After the grounding of Costa Concordia, the cruise industry took a good hard look at safety. Bringing together the best minds in the business, an all-star panel of experts reviewed standard procedures in place on cruise ships. What they found was no surprise; a system that exceeded the legal requirements for operation of a cruise ship, with flaws.
Earlier this month, the cruise industry updated how they look at safety with some guidelines for what should be included in a cruise ship safety drill, the meeting cruise travelers attend at the beginning of a cruise.

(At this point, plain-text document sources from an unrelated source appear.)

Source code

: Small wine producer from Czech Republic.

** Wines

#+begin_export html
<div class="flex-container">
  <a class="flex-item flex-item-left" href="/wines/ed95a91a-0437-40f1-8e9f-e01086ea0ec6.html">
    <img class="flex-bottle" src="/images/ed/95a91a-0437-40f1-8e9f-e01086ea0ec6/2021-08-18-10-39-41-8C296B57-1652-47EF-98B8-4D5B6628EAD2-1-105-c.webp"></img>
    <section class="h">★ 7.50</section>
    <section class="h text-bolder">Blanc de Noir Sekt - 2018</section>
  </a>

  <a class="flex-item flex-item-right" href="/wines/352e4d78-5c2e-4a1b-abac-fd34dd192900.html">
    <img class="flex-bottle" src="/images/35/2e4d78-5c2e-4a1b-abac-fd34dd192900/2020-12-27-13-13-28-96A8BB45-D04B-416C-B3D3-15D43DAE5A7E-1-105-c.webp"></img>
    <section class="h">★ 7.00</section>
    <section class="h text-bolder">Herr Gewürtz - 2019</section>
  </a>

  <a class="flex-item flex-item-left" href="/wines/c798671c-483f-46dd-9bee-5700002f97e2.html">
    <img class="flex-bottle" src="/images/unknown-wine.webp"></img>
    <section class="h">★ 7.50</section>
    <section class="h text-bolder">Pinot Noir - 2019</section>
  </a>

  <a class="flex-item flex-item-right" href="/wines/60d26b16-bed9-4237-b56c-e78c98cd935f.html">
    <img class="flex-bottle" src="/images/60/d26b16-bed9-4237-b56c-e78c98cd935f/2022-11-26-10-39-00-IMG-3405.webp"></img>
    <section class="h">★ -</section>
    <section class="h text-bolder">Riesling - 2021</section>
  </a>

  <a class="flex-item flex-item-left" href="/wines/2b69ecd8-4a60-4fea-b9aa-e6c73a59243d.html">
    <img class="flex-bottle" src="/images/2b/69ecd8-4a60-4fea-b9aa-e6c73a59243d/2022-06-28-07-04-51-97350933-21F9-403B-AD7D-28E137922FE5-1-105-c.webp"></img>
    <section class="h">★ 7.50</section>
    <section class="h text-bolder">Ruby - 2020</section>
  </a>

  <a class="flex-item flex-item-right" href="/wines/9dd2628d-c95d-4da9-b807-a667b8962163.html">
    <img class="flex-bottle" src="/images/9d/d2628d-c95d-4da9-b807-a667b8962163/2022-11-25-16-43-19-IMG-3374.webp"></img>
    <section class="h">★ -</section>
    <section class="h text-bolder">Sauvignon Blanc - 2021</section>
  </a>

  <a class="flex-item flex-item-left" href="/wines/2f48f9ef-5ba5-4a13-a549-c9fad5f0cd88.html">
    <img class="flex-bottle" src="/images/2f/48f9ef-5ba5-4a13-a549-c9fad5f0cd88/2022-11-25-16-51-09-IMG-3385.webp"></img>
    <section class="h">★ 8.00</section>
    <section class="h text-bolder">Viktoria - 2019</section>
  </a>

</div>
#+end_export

The International Convention for the Safety of Life at Sea (SOLAS) already required musters and emergency instructions to be provided for passengers on every cruise ship. Now, in addition to the legal requirements, Cruise Line International Association (CLIA) members have adopted a policy that musters and emergency instructions are to include the following common elements:
- When and how to don a lifejacket
- Description of emergency signals and appropriate responses in the event of an emergency
- Location of lifejackets
- Where to muster when the emergency signal is sounded
- Method of accounting for passenger attendance at musters both for training and in the event of an actual emergency
- How information will be provided in an emergency
- What to expect if the Master orders an evacuation of the ship
- What additional safety information is available
- Instructions on whether passengers should return to cabins prior to mustering, including specifics regarding medications, clothing, and lifejackets
- Description of key safety systems and features
- Emergency routing systems and recognizing emergency exits
- Who to seek out for additional information
“Our industry continues to identify proactively a range of measures that will improve the safety of passengers and crew, which is the top priority of the cruise industry,” said CLIA president and CEO Christine Duffy in a recent CruiseandFerry article.
The latest measure also requires onboard passenger nationalities to be recorded and made available to search-and-rescue teams under the Nationality of Passengers policy on each cruise ship, something not done on Costa Concordia.